Previous studies revealed large differences in the transformation of pharmaceuticals in rivers with similar characteristics. The present work aimed at answering the question whether these differences are related to the transformation capacity of the specific river sediments. More generally, we also aimed at evaluating the overall diagnostic power of water/sediment tests. Incubation experiments with 9 pharmaceuticals were carried out with sediments sampled from three rivers. All compounds expect carbamazepine were removed at dissipation half-lives between 2.5 and 56 days; biotransformation was identified as the major removal process. Interestingly, sediment from river Roter Main was more efficient in removing pharmaceuticals than sediment from river Gründlach, while the opposite pattern was observed in previous field studies. Obviously, the physical boundary conditions are governing the actual elimination of pharmaceuticals and not the transformation potential of the specific sediments. In a separate experiment, an immediate onset of transformation was observed after introducing oxygen to an anoxic water/sediment system. Transformation rates in sediments sampled from several sites within one river varied up to a factor of 2.5. This considerable in-stream variability is a critical factor for environmental risk assessment where single cutoff values are being used for evaluating a compound's persistence.

Screening for pharmaceutical transformation products formed in river sediment by combining ultrahigh performance liquid chromatography/high resolution mass spectrometry with a rapid data-processing method.

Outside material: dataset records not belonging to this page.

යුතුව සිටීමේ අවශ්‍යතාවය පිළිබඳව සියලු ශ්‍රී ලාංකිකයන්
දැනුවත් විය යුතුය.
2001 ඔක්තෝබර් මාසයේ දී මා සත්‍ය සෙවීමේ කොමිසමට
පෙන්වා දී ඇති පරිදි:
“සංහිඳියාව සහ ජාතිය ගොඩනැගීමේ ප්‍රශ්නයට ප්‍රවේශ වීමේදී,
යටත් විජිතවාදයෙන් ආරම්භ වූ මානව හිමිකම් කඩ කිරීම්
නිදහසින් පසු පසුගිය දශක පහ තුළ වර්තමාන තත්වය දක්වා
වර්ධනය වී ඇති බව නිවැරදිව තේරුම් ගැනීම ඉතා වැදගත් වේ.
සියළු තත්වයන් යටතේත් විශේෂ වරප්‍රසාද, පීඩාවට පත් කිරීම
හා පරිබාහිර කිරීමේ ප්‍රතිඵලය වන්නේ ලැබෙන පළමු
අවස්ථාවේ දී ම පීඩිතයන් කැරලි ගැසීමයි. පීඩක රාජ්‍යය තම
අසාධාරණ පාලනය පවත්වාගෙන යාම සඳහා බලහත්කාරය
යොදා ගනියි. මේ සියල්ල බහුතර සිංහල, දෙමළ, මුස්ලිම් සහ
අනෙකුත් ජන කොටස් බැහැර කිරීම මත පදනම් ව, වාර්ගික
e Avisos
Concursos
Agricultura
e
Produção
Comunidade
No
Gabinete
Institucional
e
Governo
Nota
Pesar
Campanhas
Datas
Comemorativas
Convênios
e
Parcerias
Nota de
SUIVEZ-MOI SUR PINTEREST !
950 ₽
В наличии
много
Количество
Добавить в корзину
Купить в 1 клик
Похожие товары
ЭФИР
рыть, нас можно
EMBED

While the occurrence of pharmaceuticals in the aquatic environment has been extensively investigated, their environmental fate is less thoroughly explored. Scarce information on their transformation pathways and transformation products (TPs) limits conventional target analytical approaches. In this study, samples from water/sediment tests were analyzed by ultrahigh performance liquid chromatography interfaced with quadrupole time-of-flight mass spectrometry (UHPLC/QToF-MS). A data processing method based on peak detection, time-trend filtration and structure assignment was established to provide an efficient way for identifying the key TPs in terms of persistence; all software used for the individual steps of this method is freely available. The accurate mass and meaningful time-trends were major contributors in facilitating the isolation of plausible TP peaks. In total, 16 TPs from 9 parent pharmaceuticals were identified. Eleven out of the 16 TPs were confirmed by corresponding reference standards; no standards were available for the remaining TPs. For additional 6 potential TPs, a molecular formula was suggested but no additional structural information could be generated. Among the TPs identified in the water/sediment tests, carbamazepine-10,11-epoxide (parent: carbamazepine), saluamine (parent: furosemide), chlorothiazide and 4-amino-6-chloro-1,3-benzenedisulfonamide (parent of both: hydrochlorothiazide), and 1-naphthol (parent: propranolol) accumulated over the entire incubation period of 35 days.